At the start of my mindfulness practice I struggled with the concept, "you are not your thoughts." It took some time to sink in that mindfulness was not suggesting that I stop thinking, only that I shouldn't confuse thought with reality. Instead of getting caught up in the kind of thoughts that caused me anxiety and depression I should stop imagining that those thoughts have any substantiality. Our tendency is to grasp at pleasurable thoughts and feelings while we push unpleasant thoughts and feelings away. This is the root of our suffering. Our lives are spent pushing and pulling in this way. Meanwhile we ignore what is actually occurring in the moment. Our entire lives are spent inside our heads - worrying, ruminating, speculating, fearing etc. If only we could realise that, if we're not thinking, the moment is perfectly fine just as it is. Or at least the moment is perfect, in the sense that it couldn't possibly be any different from what it is.
As Steve Hagen writes, "The task of this moment, the issue at hand, is to pay attention to what's actually going on in the moment before we make anything of it. It's to realise how the mind conjures up endless ephemeral worlds and that if we would just look at these carefully, they would dissipate like smoke or mist. We need to see what's actually going on rather than focus on what we think."
In other words, mindfulness is about attending to this moment, the one that is happening now, not the past moment or the future moment, seeing it for what it is, which is nothing in particular, nothing graspable.
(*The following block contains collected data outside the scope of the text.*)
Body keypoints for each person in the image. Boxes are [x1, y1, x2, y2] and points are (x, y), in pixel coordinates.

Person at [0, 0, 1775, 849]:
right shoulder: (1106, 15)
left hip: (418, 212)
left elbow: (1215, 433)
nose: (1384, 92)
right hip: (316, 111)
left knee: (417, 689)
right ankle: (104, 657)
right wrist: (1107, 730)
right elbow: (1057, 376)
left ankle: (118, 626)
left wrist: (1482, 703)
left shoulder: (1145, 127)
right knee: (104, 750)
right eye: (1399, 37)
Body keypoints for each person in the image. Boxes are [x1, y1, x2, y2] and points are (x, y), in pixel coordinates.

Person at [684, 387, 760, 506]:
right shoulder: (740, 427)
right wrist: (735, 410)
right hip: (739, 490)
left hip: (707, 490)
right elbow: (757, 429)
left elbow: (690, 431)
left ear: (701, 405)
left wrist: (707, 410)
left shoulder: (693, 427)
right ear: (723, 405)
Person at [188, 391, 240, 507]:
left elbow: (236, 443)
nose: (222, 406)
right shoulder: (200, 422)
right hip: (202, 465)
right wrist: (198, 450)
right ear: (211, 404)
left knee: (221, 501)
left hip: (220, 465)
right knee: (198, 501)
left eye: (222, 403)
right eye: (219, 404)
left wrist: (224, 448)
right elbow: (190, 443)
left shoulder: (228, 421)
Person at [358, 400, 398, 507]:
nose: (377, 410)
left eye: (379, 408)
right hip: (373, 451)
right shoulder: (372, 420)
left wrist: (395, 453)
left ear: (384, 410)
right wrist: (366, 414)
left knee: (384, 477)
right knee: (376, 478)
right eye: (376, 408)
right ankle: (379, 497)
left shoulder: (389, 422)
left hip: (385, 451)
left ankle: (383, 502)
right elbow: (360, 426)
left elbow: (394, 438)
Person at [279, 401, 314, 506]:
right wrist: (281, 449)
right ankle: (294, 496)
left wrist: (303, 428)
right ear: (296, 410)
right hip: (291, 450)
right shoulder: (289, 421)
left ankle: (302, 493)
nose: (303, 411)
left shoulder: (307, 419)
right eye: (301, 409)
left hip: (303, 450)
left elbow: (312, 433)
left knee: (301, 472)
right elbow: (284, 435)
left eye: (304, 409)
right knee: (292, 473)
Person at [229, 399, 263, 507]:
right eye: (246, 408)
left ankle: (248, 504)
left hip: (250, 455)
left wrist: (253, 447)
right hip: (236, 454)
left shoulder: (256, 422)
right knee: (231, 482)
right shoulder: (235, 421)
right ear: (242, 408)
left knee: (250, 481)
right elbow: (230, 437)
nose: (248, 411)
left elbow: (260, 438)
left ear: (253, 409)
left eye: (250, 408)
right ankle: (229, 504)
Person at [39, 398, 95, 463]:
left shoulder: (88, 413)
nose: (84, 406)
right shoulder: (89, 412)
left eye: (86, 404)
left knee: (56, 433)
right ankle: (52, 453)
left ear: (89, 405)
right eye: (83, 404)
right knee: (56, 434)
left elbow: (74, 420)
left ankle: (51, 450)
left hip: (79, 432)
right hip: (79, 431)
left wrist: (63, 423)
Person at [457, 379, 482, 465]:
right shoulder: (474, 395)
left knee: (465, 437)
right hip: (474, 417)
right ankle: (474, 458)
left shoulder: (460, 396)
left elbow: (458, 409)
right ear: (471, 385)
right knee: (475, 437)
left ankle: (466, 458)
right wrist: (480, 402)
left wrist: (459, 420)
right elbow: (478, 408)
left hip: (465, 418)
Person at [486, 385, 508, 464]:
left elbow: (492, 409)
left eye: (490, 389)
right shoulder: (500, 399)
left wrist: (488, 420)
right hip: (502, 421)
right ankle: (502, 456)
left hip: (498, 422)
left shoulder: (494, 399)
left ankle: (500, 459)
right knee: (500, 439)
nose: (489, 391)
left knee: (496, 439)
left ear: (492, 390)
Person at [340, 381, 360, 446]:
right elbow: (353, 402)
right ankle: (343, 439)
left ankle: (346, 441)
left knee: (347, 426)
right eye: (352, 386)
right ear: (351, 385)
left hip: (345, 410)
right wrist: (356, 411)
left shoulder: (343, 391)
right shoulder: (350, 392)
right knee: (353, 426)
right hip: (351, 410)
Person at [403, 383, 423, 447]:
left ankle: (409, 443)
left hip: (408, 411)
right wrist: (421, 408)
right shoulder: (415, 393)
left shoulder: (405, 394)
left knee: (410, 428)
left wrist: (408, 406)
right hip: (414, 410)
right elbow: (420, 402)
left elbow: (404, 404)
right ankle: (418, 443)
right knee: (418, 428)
It's about seeing this, gently noticing this, not striving for it, not even thinking about it.
As this noticing becomes habitual, we get caught up in our thought processes less and less. What's left is what has been here all along. We learn to abide in the moment, with gentleness and self-compassion.
Jon leads the Everyday Mindfulness group meditation on Zoom every Monday/Friday, 6pm London-time. FREE.
Follow this link to join the WhatsApp group and receive notifications: https://chat.whatsapp.com/K5j5deTvIHVD7z71H3RIIk

Parabola
Posts: 6

Thu Nov 28, 2013 3:18 pm  

Aw, thanks again for all your kind replies.

Gareth wrote:It is difficult to begin with, and you shouldn't judge yourself for finding it so - this is hard I know. Mindfulness is an incredibly simple concept at it's heart, but we have spent our whole lives following the mind wherever it goes, so it takes time, patience and self-compassion to train it to be otherwise.
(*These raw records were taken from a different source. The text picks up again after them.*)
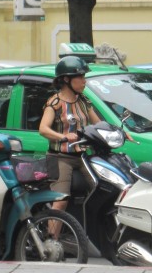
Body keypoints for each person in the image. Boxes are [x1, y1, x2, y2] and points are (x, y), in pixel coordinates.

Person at [38, 56, 101, 230]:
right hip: (60, 158)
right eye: (80, 77)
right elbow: (43, 129)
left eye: (84, 77)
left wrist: (119, 132)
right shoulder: (55, 103)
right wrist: (63, 137)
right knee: (60, 201)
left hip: (82, 157)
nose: (84, 81)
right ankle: (52, 244)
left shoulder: (83, 101)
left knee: (102, 189)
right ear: (66, 79)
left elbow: (98, 124)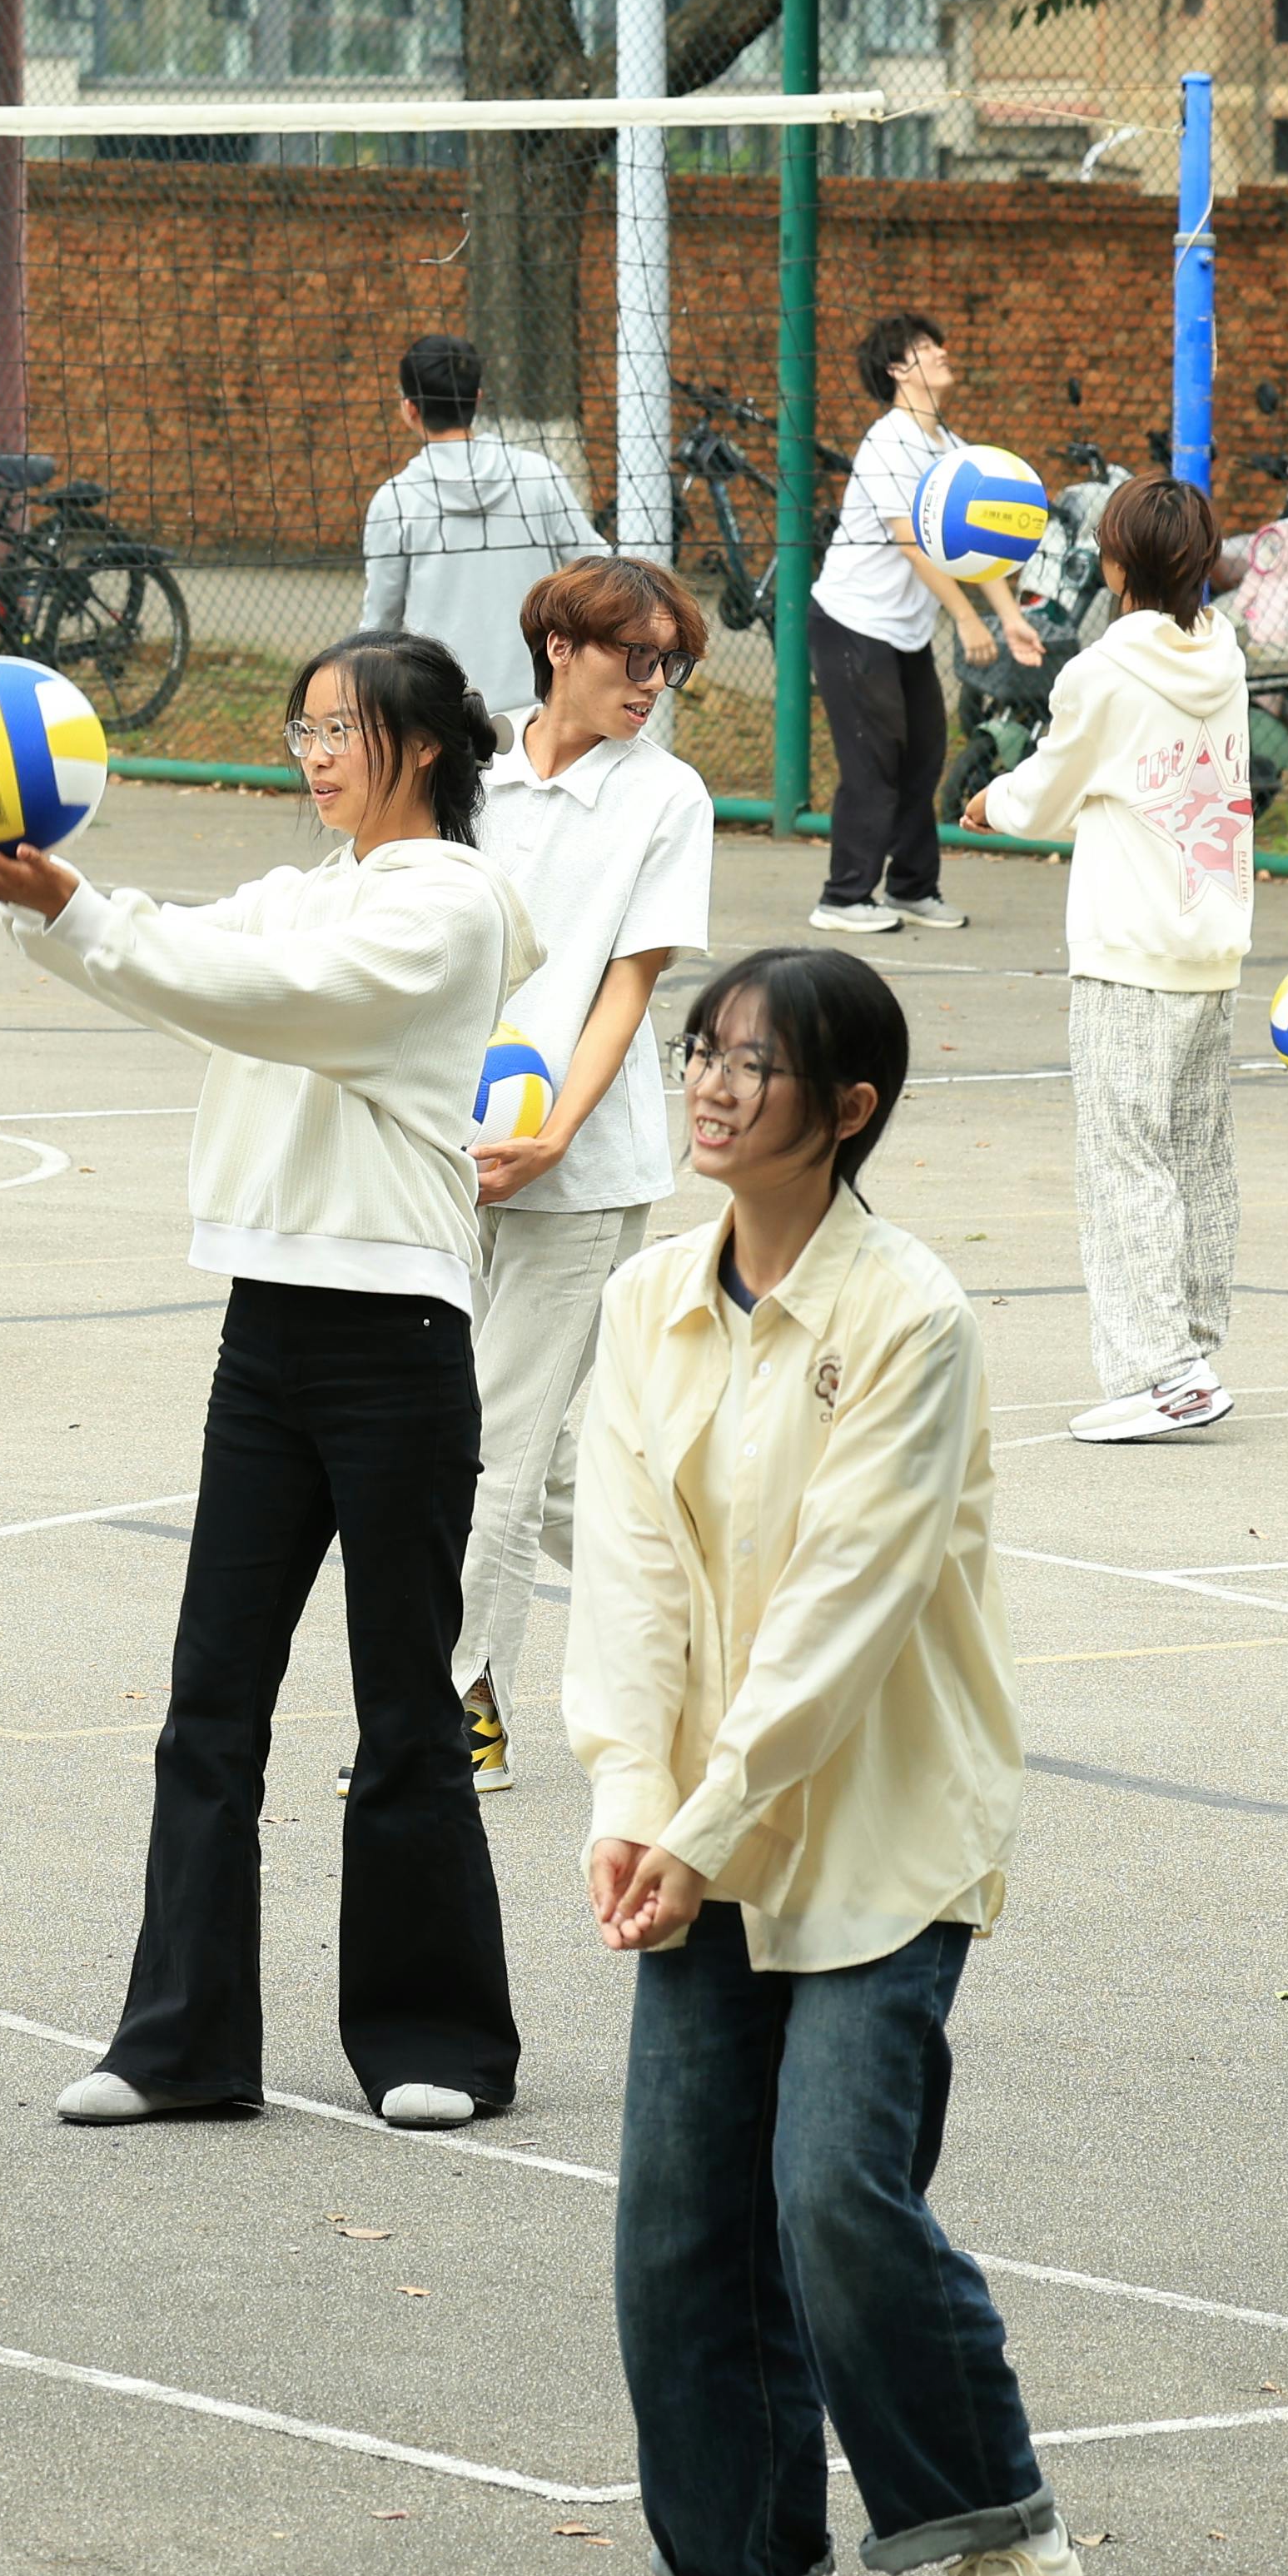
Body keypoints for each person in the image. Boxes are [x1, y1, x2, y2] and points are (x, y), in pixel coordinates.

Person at [0, 628, 527, 2132]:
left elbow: (267, 997)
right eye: (303, 726)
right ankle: (180, 2037)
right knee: (210, 1700)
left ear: (426, 744)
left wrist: (72, 905)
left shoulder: (449, 905)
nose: (314, 753)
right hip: (269, 1327)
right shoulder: (303, 889)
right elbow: (195, 955)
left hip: (398, 1336)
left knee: (402, 1697)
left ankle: (433, 2034)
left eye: (343, 728)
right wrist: (45, 899)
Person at [571, 944, 1087, 2576]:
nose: (708, 1084)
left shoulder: (907, 1317)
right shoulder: (647, 1297)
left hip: (876, 1824)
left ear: (847, 1106)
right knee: (674, 2213)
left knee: (835, 2193)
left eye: (752, 1064)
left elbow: (845, 1612)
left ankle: (1005, 2537)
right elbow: (630, 1571)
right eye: (700, 1052)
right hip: (707, 1830)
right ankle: (750, 2562)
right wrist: (628, 1798)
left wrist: (704, 1819)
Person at [460, 554, 718, 1793]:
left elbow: (631, 985)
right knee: (561, 1468)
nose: (655, 685)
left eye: (672, 665)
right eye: (635, 659)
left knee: (493, 1445)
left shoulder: (665, 798)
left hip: (582, 1162)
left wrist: (555, 1131)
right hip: (447, 1150)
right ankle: (711, 1627)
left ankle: (450, 1709)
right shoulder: (468, 772)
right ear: (561, 647)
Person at [973, 472, 1272, 1443]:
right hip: (1209, 941)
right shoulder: (1220, 653)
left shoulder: (1100, 673)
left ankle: (1162, 1372)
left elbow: (1049, 791)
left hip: (1128, 948)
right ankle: (1188, 1342)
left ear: (1112, 565)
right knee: (1193, 1152)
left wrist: (991, 802)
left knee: (1123, 1158)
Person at [808, 312, 1032, 940]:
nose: (942, 354)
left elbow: (974, 544)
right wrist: (965, 620)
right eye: (927, 348)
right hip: (851, 624)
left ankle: (911, 887)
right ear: (897, 369)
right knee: (874, 760)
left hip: (900, 632)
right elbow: (913, 542)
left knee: (925, 753)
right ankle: (844, 896)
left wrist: (1010, 618)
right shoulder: (886, 444)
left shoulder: (951, 449)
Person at [362, 331, 599, 714]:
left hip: (440, 710)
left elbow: (378, 627)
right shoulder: (539, 475)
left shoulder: (394, 501)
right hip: (540, 707)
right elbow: (600, 571)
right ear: (477, 398)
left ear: (409, 408)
Patience and self-compassion are two qualities I am lacking big time. And I say this now "lovingly" and compassionately, not judgingly ;)
But really, I know this is a part of my personality that is definitely a source of a lot of
suffering. I always want things too much in too little time and am not very forgiving with myself. I am sure these are traits that a lot of people struggling with depression etc have in common.
It's not all "bad" though since it is a part of me and also provides me with a lot of energy to change things, to get something started.
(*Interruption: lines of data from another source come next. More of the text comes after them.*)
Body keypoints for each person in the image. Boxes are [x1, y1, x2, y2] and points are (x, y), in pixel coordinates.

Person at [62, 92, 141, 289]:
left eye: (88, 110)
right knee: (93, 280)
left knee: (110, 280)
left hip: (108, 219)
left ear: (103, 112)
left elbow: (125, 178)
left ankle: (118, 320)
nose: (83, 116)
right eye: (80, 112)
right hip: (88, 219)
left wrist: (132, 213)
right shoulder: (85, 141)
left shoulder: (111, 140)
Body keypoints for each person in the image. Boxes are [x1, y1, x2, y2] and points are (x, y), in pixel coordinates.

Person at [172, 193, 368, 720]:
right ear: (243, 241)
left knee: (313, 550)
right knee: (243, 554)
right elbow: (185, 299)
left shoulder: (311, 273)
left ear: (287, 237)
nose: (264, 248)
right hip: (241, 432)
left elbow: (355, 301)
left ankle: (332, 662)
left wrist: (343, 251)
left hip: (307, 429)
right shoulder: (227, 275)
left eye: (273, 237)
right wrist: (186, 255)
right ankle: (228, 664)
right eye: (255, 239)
JonW wrote: As you've already realised, mindfulness is nothing like a quick fix. It's the complete opposite of any self-help practice as it's not concerned with getting us to point X when we're at point Y. It's about accepting that we are at point Y and working with that.
Once we start striving for results, mindfulness becomes yet another way of judging ourselves, another way of trying to escape from where we already are.

Yes, and I read this and really get it and understand the concept and see the beauty in it. But damn, I know this is really challenging. I am so the type of person to wish for things to be a certain way, to wish myself back and forth...
I am glad I discovered the mindful approach though, it sounds like it was invented for me :D
Will check out the book. I already like "The mindful way through depression" a lot.